Exhibition themes Sicán-Lambayeque
Sicán culture developed on the north coast in the Lambayeque Valley. It flourished for more than six centuries until defeated by the neighbouring Chimú Kingdom about 1375, after a spate of natural disasters led to the populace overthrowing their rulers. Sicán means ‘temple of the moon’ and is the indigenous name for the major site associated with the culture, Batán Grande in the La Leche Valley.
This ceremonial centre was established as a funerary–religious precinct between 900 and 1100 AD. It was the focus of a large religious state supported by intensive irrigation agriculture in nearby valleys. Batán Grande has many adobe pyramids and temples with shaft tombs for the Sicán elite, whose graves contained extraordinary numbers of gold objects.
Most remarkable is the metallurgy of the Sicán artisans.
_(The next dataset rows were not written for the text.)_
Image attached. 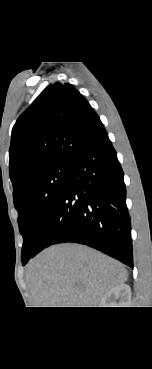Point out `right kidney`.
<instances>
[{
	"label": "right kidney",
	"instance_id": "1",
	"mask_svg": "<svg viewBox=\"0 0 152 369\" xmlns=\"http://www.w3.org/2000/svg\"><path fill=\"white\" fill-rule=\"evenodd\" d=\"M131 288L127 284H120L110 289L102 298L100 307H129Z\"/></svg>",
	"mask_w": 152,
	"mask_h": 369
}]
</instances>
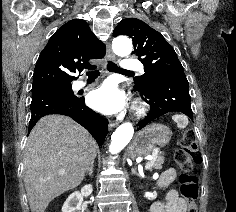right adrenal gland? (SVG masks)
Segmentation results:
<instances>
[{
	"instance_id": "obj_1",
	"label": "right adrenal gland",
	"mask_w": 236,
	"mask_h": 212,
	"mask_svg": "<svg viewBox=\"0 0 236 212\" xmlns=\"http://www.w3.org/2000/svg\"><path fill=\"white\" fill-rule=\"evenodd\" d=\"M93 168H94V161L91 163L90 167L88 168V170L86 171L85 175H89L92 176L93 175Z\"/></svg>"
}]
</instances>
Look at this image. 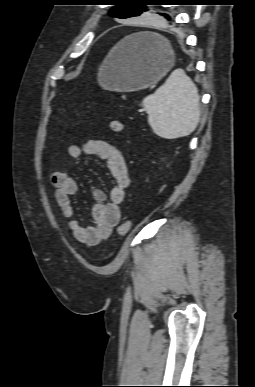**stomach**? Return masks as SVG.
Masks as SVG:
<instances>
[{"label":"stomach","instance_id":"1","mask_svg":"<svg viewBox=\"0 0 255 387\" xmlns=\"http://www.w3.org/2000/svg\"><path fill=\"white\" fill-rule=\"evenodd\" d=\"M174 61L175 55L166 39L134 34L111 50L99 70L98 83L111 91L144 89L164 77Z\"/></svg>","mask_w":255,"mask_h":387}]
</instances>
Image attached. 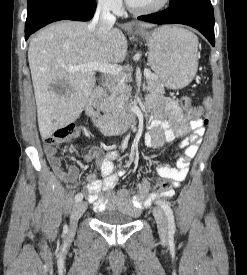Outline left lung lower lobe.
<instances>
[{
    "mask_svg": "<svg viewBox=\"0 0 247 275\" xmlns=\"http://www.w3.org/2000/svg\"><path fill=\"white\" fill-rule=\"evenodd\" d=\"M157 24H184L199 30L214 46V12L210 0H187L170 8L138 17Z\"/></svg>",
    "mask_w": 247,
    "mask_h": 275,
    "instance_id": "left-lung-lower-lobe-1",
    "label": "left lung lower lobe"
}]
</instances>
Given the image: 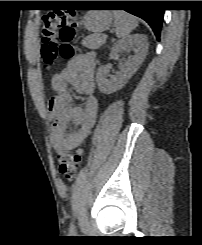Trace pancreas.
<instances>
[{"instance_id":"1","label":"pancreas","mask_w":202,"mask_h":245,"mask_svg":"<svg viewBox=\"0 0 202 245\" xmlns=\"http://www.w3.org/2000/svg\"><path fill=\"white\" fill-rule=\"evenodd\" d=\"M104 43V37L97 34L89 35L82 41V45L89 49H98Z\"/></svg>"}]
</instances>
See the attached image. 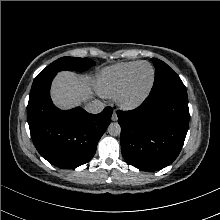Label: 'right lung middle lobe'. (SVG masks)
<instances>
[{
    "instance_id": "obj_1",
    "label": "right lung middle lobe",
    "mask_w": 220,
    "mask_h": 220,
    "mask_svg": "<svg viewBox=\"0 0 220 220\" xmlns=\"http://www.w3.org/2000/svg\"><path fill=\"white\" fill-rule=\"evenodd\" d=\"M94 65L95 62L89 58L62 57L42 70L36 78H41L62 70L85 71Z\"/></svg>"
}]
</instances>
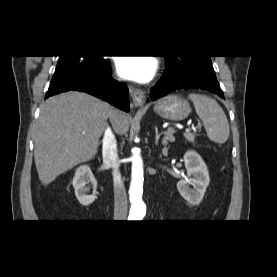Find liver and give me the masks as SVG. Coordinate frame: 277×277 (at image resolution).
Here are the masks:
<instances>
[{
  "instance_id": "1",
  "label": "liver",
  "mask_w": 277,
  "mask_h": 277,
  "mask_svg": "<svg viewBox=\"0 0 277 277\" xmlns=\"http://www.w3.org/2000/svg\"><path fill=\"white\" fill-rule=\"evenodd\" d=\"M120 135L129 129L126 114L91 95L69 91L41 105L35 133L34 159L42 184L97 153L107 119Z\"/></svg>"
}]
</instances>
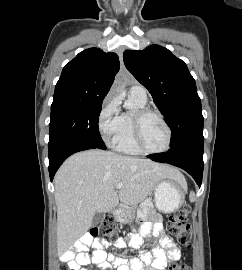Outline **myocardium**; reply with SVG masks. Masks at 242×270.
Instances as JSON below:
<instances>
[{
    "instance_id": "f54148a6",
    "label": "myocardium",
    "mask_w": 242,
    "mask_h": 270,
    "mask_svg": "<svg viewBox=\"0 0 242 270\" xmlns=\"http://www.w3.org/2000/svg\"><path fill=\"white\" fill-rule=\"evenodd\" d=\"M151 116L157 117L162 122L167 132V142H166L165 147L161 150H150L145 146L143 142L144 122L147 118ZM133 136H134L135 145L139 149V151L145 154H149V155H158V154H163L169 151L172 145V138H173L172 129L170 125L168 124V122L166 121V119L164 118V116L157 110L148 109V108L139 109L134 113Z\"/></svg>"
}]
</instances>
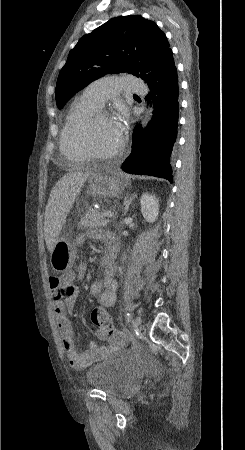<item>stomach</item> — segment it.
<instances>
[{
  "label": "stomach",
  "instance_id": "stomach-1",
  "mask_svg": "<svg viewBox=\"0 0 245 450\" xmlns=\"http://www.w3.org/2000/svg\"><path fill=\"white\" fill-rule=\"evenodd\" d=\"M124 183V179L118 173H97L89 178L86 192L94 196H117ZM75 257V248L68 234H64L58 238L51 252V267L56 272L66 271L73 266Z\"/></svg>",
  "mask_w": 245,
  "mask_h": 450
}]
</instances>
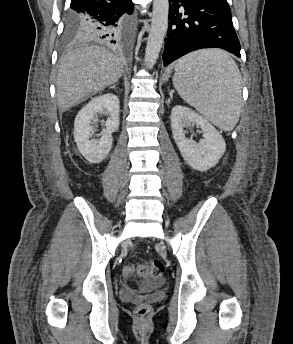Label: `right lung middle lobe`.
<instances>
[{
  "instance_id": "dd1d6c3e",
  "label": "right lung middle lobe",
  "mask_w": 293,
  "mask_h": 344,
  "mask_svg": "<svg viewBox=\"0 0 293 344\" xmlns=\"http://www.w3.org/2000/svg\"><path fill=\"white\" fill-rule=\"evenodd\" d=\"M85 16L70 11L67 19L63 41L66 44L82 41L81 27L84 24Z\"/></svg>"
}]
</instances>
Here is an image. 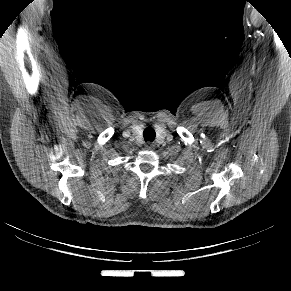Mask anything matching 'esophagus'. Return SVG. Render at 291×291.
<instances>
[{
  "label": "esophagus",
  "instance_id": "34e87169",
  "mask_svg": "<svg viewBox=\"0 0 291 291\" xmlns=\"http://www.w3.org/2000/svg\"><path fill=\"white\" fill-rule=\"evenodd\" d=\"M145 147H146V149L151 150V149L154 148V145H153L152 143H147V144L145 145Z\"/></svg>",
  "mask_w": 291,
  "mask_h": 291
}]
</instances>
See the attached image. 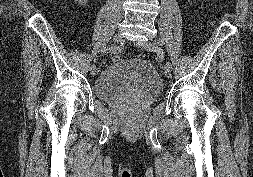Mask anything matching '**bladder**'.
I'll return each instance as SVG.
<instances>
[{"label":"bladder","instance_id":"bladder-1","mask_svg":"<svg viewBox=\"0 0 253 177\" xmlns=\"http://www.w3.org/2000/svg\"><path fill=\"white\" fill-rule=\"evenodd\" d=\"M94 94L106 102L129 98L144 104L155 101L163 91V83L154 67L135 59L118 60L96 77Z\"/></svg>","mask_w":253,"mask_h":177}]
</instances>
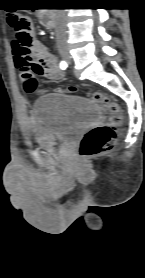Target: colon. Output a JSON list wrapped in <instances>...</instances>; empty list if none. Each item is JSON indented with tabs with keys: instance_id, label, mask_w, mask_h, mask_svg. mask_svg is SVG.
<instances>
[{
	"instance_id": "5ec220e1",
	"label": "colon",
	"mask_w": 145,
	"mask_h": 278,
	"mask_svg": "<svg viewBox=\"0 0 145 278\" xmlns=\"http://www.w3.org/2000/svg\"><path fill=\"white\" fill-rule=\"evenodd\" d=\"M9 26L15 33L21 46L29 48L33 41V35L30 30L28 20L19 14H10L7 18ZM55 92L74 93L76 88L69 87L66 89H55ZM26 92L29 94L38 93V84L36 78L33 76L26 87ZM92 98L102 104V106L109 112V123L99 125L88 130L79 147V156L82 161L89 159L110 150L116 142V127L122 125L124 121V114L121 106L114 102L108 96L95 93Z\"/></svg>"
}]
</instances>
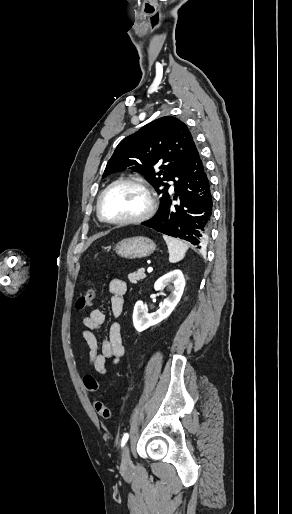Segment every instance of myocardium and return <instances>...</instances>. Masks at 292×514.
Instances as JSON below:
<instances>
[{"instance_id":"obj_1","label":"myocardium","mask_w":292,"mask_h":514,"mask_svg":"<svg viewBox=\"0 0 292 514\" xmlns=\"http://www.w3.org/2000/svg\"><path fill=\"white\" fill-rule=\"evenodd\" d=\"M120 185H132V186L139 188L145 195L146 207L143 212H141L140 214H138L136 216L130 217V218L121 219V220L107 219L102 214L103 198L111 189H113L114 187L120 186ZM154 208H155V201H154L151 191L147 187L146 183L142 179H138V178H124V179H119V180L112 182L101 192V194L99 195L98 200H97V215H98L99 219L105 223L113 224V225H120V226L135 224V223H139L141 221L146 220L147 218H149L152 215Z\"/></svg>"}]
</instances>
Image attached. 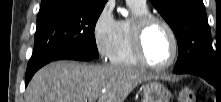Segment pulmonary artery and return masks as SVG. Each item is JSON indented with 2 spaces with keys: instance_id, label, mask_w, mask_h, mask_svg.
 <instances>
[{
  "instance_id": "1",
  "label": "pulmonary artery",
  "mask_w": 221,
  "mask_h": 102,
  "mask_svg": "<svg viewBox=\"0 0 221 102\" xmlns=\"http://www.w3.org/2000/svg\"><path fill=\"white\" fill-rule=\"evenodd\" d=\"M128 3H132L138 6H146V0H127Z\"/></svg>"
}]
</instances>
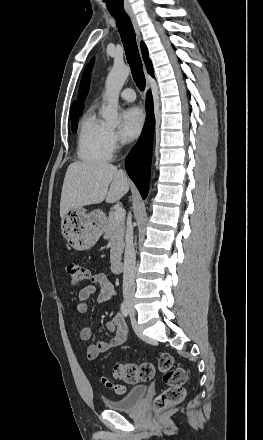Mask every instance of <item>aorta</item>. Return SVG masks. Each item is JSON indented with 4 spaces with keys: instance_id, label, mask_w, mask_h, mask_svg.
I'll return each mask as SVG.
<instances>
[{
    "instance_id": "762f6f07",
    "label": "aorta",
    "mask_w": 263,
    "mask_h": 440,
    "mask_svg": "<svg viewBox=\"0 0 263 440\" xmlns=\"http://www.w3.org/2000/svg\"><path fill=\"white\" fill-rule=\"evenodd\" d=\"M129 73L130 68L128 66L115 63L107 76L105 93L103 95L107 105L102 111V116L110 125H117L119 123V94Z\"/></svg>"
}]
</instances>
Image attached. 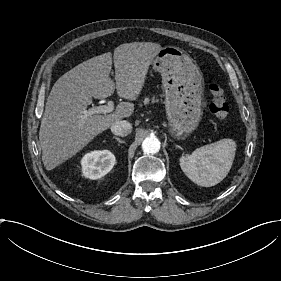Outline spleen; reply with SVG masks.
Here are the masks:
<instances>
[{
	"instance_id": "1",
	"label": "spleen",
	"mask_w": 281,
	"mask_h": 281,
	"mask_svg": "<svg viewBox=\"0 0 281 281\" xmlns=\"http://www.w3.org/2000/svg\"><path fill=\"white\" fill-rule=\"evenodd\" d=\"M236 142L222 139L202 146L191 155L180 158L185 175L201 186L210 187L221 182L229 173L235 157Z\"/></svg>"
}]
</instances>
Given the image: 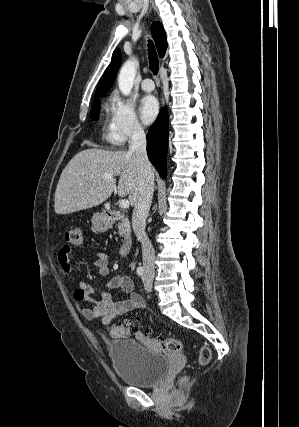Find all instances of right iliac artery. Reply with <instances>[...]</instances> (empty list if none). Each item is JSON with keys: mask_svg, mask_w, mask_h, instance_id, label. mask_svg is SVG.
<instances>
[{"mask_svg": "<svg viewBox=\"0 0 299 427\" xmlns=\"http://www.w3.org/2000/svg\"><path fill=\"white\" fill-rule=\"evenodd\" d=\"M136 272H137V274H138L139 276H142V275H143V273H144V269H143V267H138V268H137V270H136Z\"/></svg>", "mask_w": 299, "mask_h": 427, "instance_id": "right-iliac-artery-1", "label": "right iliac artery"}]
</instances>
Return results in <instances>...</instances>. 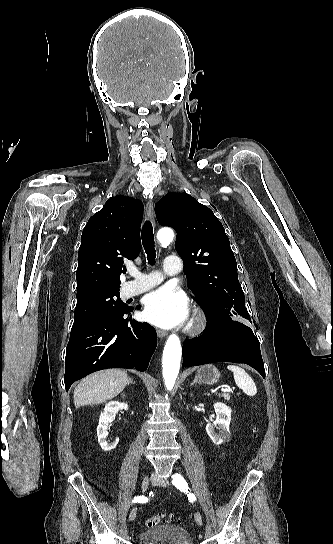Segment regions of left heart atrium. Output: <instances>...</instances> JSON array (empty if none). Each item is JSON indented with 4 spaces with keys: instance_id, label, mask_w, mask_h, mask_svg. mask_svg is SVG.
Returning a JSON list of instances; mask_svg holds the SVG:
<instances>
[{
    "instance_id": "obj_1",
    "label": "left heart atrium",
    "mask_w": 333,
    "mask_h": 544,
    "mask_svg": "<svg viewBox=\"0 0 333 544\" xmlns=\"http://www.w3.org/2000/svg\"><path fill=\"white\" fill-rule=\"evenodd\" d=\"M143 304L144 318L163 328L183 323L189 314L185 294L169 287H162L151 292L144 298Z\"/></svg>"
}]
</instances>
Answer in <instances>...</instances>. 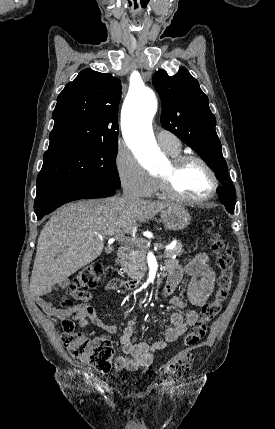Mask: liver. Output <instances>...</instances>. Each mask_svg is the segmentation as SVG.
Instances as JSON below:
<instances>
[{
  "mask_svg": "<svg viewBox=\"0 0 275 429\" xmlns=\"http://www.w3.org/2000/svg\"><path fill=\"white\" fill-rule=\"evenodd\" d=\"M175 205L113 196L61 207L38 237L30 287L40 295L49 293L55 284L93 262L101 254L106 238L131 233L138 222H146Z\"/></svg>",
  "mask_w": 275,
  "mask_h": 429,
  "instance_id": "liver-1",
  "label": "liver"
}]
</instances>
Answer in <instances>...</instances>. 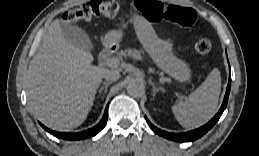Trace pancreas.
I'll return each instance as SVG.
<instances>
[{"mask_svg":"<svg viewBox=\"0 0 259 156\" xmlns=\"http://www.w3.org/2000/svg\"><path fill=\"white\" fill-rule=\"evenodd\" d=\"M125 54L128 55V56H131L134 59H141L142 58L141 51H139V50L128 49V50L125 51Z\"/></svg>","mask_w":259,"mask_h":156,"instance_id":"pancreas-1","label":"pancreas"}]
</instances>
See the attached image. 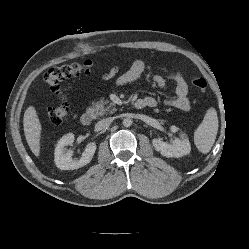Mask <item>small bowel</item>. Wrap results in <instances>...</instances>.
<instances>
[{"label": "small bowel", "mask_w": 249, "mask_h": 249, "mask_svg": "<svg viewBox=\"0 0 249 249\" xmlns=\"http://www.w3.org/2000/svg\"><path fill=\"white\" fill-rule=\"evenodd\" d=\"M119 68L113 67L109 71L103 73L101 78L103 80H111L116 78L115 82L118 86H123L129 83L138 81L143 75L154 82L159 88L166 89V80L163 76L155 74L149 71V67L142 60H135L131 67L121 75L119 74ZM168 77L174 82L175 90L174 94L165 100V105L178 108L182 111L190 110V101L188 99V85L183 75L175 70L168 71ZM146 103V107H155L157 101L151 96L141 98Z\"/></svg>", "instance_id": "1"}]
</instances>
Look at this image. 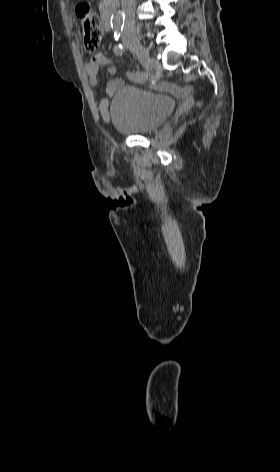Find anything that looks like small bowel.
I'll return each mask as SVG.
<instances>
[{
	"label": "small bowel",
	"instance_id": "c3829d8e",
	"mask_svg": "<svg viewBox=\"0 0 280 472\" xmlns=\"http://www.w3.org/2000/svg\"><path fill=\"white\" fill-rule=\"evenodd\" d=\"M100 67H107V71L110 75H114L117 72V68L112 64L111 60L102 53H96L85 63L84 70L88 76V82L91 87L98 85V71ZM129 78L132 81H139L135 77V72L129 74ZM123 85V81L120 79L108 80L105 84L106 97L102 98L99 102V112L102 117H108L109 100L108 97L114 95V93ZM159 88L168 92H177V88L168 81H163L159 84Z\"/></svg>",
	"mask_w": 280,
	"mask_h": 472
}]
</instances>
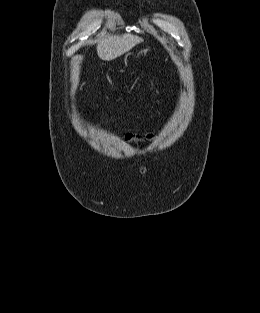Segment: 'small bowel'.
<instances>
[{"label":"small bowel","mask_w":260,"mask_h":313,"mask_svg":"<svg viewBox=\"0 0 260 313\" xmlns=\"http://www.w3.org/2000/svg\"><path fill=\"white\" fill-rule=\"evenodd\" d=\"M122 141L125 144L131 145H147L153 141V134H126L122 137Z\"/></svg>","instance_id":"obj_1"}]
</instances>
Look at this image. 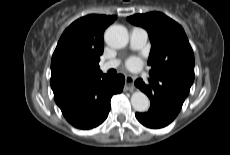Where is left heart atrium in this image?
Wrapping results in <instances>:
<instances>
[{
  "label": "left heart atrium",
  "instance_id": "39dd6f15",
  "mask_svg": "<svg viewBox=\"0 0 230 155\" xmlns=\"http://www.w3.org/2000/svg\"><path fill=\"white\" fill-rule=\"evenodd\" d=\"M139 64H140V60L137 57H130L126 62V66L128 68H136L139 66Z\"/></svg>",
  "mask_w": 230,
  "mask_h": 155
}]
</instances>
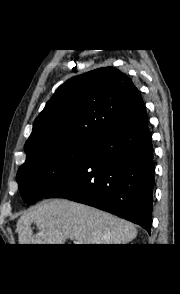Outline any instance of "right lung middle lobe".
<instances>
[{
  "instance_id": "1",
  "label": "right lung middle lobe",
  "mask_w": 180,
  "mask_h": 294,
  "mask_svg": "<svg viewBox=\"0 0 180 294\" xmlns=\"http://www.w3.org/2000/svg\"><path fill=\"white\" fill-rule=\"evenodd\" d=\"M95 141H70L45 147L26 159L17 173L24 201L31 205L46 198L84 162Z\"/></svg>"
}]
</instances>
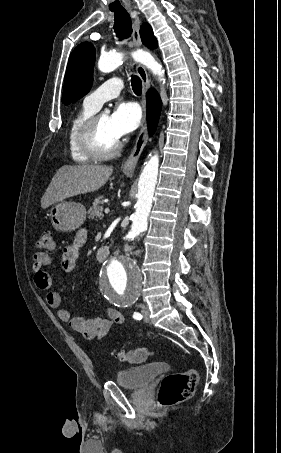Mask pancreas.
Here are the masks:
<instances>
[{
	"instance_id": "cf45deb5",
	"label": "pancreas",
	"mask_w": 281,
	"mask_h": 453,
	"mask_svg": "<svg viewBox=\"0 0 281 453\" xmlns=\"http://www.w3.org/2000/svg\"><path fill=\"white\" fill-rule=\"evenodd\" d=\"M103 196H98V198H95L94 202H92V206L89 208V216L88 218H103Z\"/></svg>"
}]
</instances>
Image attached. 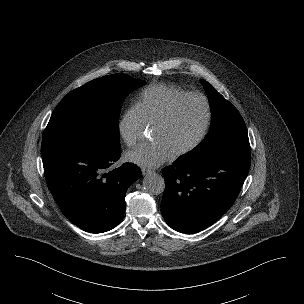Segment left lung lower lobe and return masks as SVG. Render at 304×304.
Returning a JSON list of instances; mask_svg holds the SVG:
<instances>
[{
	"mask_svg": "<svg viewBox=\"0 0 304 304\" xmlns=\"http://www.w3.org/2000/svg\"><path fill=\"white\" fill-rule=\"evenodd\" d=\"M250 165V152L225 151L197 163L180 158L164 168L161 210L166 223L182 233L212 225L233 205Z\"/></svg>",
	"mask_w": 304,
	"mask_h": 304,
	"instance_id": "0a47b994",
	"label": "left lung lower lobe"
}]
</instances>
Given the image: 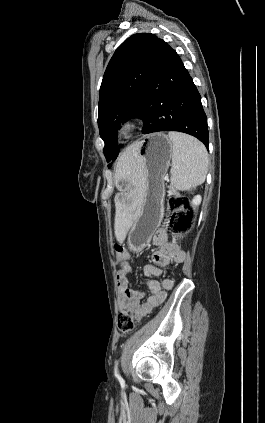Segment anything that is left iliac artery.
<instances>
[{"label":"left iliac artery","mask_w":265,"mask_h":423,"mask_svg":"<svg viewBox=\"0 0 265 423\" xmlns=\"http://www.w3.org/2000/svg\"><path fill=\"white\" fill-rule=\"evenodd\" d=\"M117 365H118V361H116V362H115L114 374H115V376H116V377H118V378H119V377H120V375H119V374H118V372H117Z\"/></svg>","instance_id":"1"}]
</instances>
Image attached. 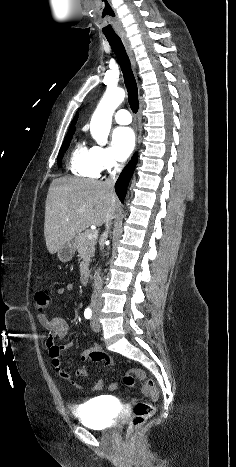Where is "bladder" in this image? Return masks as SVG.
I'll list each match as a JSON object with an SVG mask.
<instances>
[{
  "label": "bladder",
  "mask_w": 236,
  "mask_h": 467,
  "mask_svg": "<svg viewBox=\"0 0 236 467\" xmlns=\"http://www.w3.org/2000/svg\"><path fill=\"white\" fill-rule=\"evenodd\" d=\"M114 408L112 401L106 397L89 399L80 407L73 409L75 416L90 428L105 429L113 425L108 409Z\"/></svg>",
  "instance_id": "31cf9c89"
}]
</instances>
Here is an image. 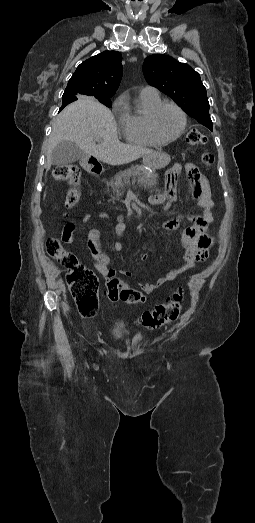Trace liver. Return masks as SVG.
<instances>
[{"instance_id":"6515ba94","label":"liver","mask_w":255,"mask_h":523,"mask_svg":"<svg viewBox=\"0 0 255 523\" xmlns=\"http://www.w3.org/2000/svg\"><path fill=\"white\" fill-rule=\"evenodd\" d=\"M64 140L75 142L85 154H90L110 166H122L138 158H143V162H146L148 156L155 154L154 150L119 142L117 124L112 112L94 98L87 96H81L80 100L64 108L57 116L47 144L46 172L51 168L52 150ZM95 140L99 144H95ZM157 154L159 162L167 166L170 156L164 152Z\"/></svg>"}]
</instances>
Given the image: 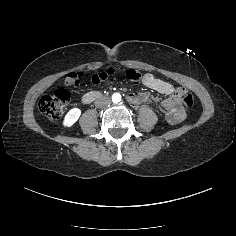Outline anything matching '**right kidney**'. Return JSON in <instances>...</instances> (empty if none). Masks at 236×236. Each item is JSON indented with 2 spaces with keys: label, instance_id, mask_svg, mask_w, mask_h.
<instances>
[{
  "label": "right kidney",
  "instance_id": "obj_1",
  "mask_svg": "<svg viewBox=\"0 0 236 236\" xmlns=\"http://www.w3.org/2000/svg\"><path fill=\"white\" fill-rule=\"evenodd\" d=\"M82 110L78 107L70 109L64 116L62 120L63 128H71L80 118Z\"/></svg>",
  "mask_w": 236,
  "mask_h": 236
}]
</instances>
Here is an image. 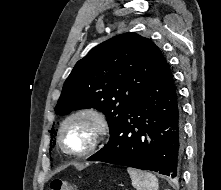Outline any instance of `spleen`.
<instances>
[{
	"label": "spleen",
	"instance_id": "3e777b00",
	"mask_svg": "<svg viewBox=\"0 0 221 190\" xmlns=\"http://www.w3.org/2000/svg\"><path fill=\"white\" fill-rule=\"evenodd\" d=\"M127 172L130 175L132 186L136 190H158V179L152 173L131 167L127 168Z\"/></svg>",
	"mask_w": 221,
	"mask_h": 190
}]
</instances>
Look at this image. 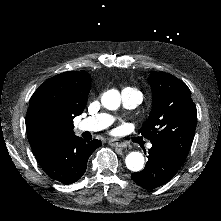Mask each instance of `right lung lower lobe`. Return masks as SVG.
<instances>
[{
  "instance_id": "obj_1",
  "label": "right lung lower lobe",
  "mask_w": 221,
  "mask_h": 221,
  "mask_svg": "<svg viewBox=\"0 0 221 221\" xmlns=\"http://www.w3.org/2000/svg\"><path fill=\"white\" fill-rule=\"evenodd\" d=\"M100 146L97 139L86 141L74 135L37 155L36 160L49 177L72 184L83 176L89 156Z\"/></svg>"
}]
</instances>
They worked with copper, gold and silver, sometimes combining the metals in varying quantities to produce tumbaga alloys. Tumbaga was especially suited to the process of annealing and thus metalworkers were able to make sheets as thin as 0.1 millimetre. Sicán smiths decorated their objects by embossing and die stamping, and soldered decorative elements to their precious ceremonial and grave goods. The richness and luxury of their belongings, and their advanced skills, led to Sicán smiths and weavers being kidnapped by the Chimú after their conquest.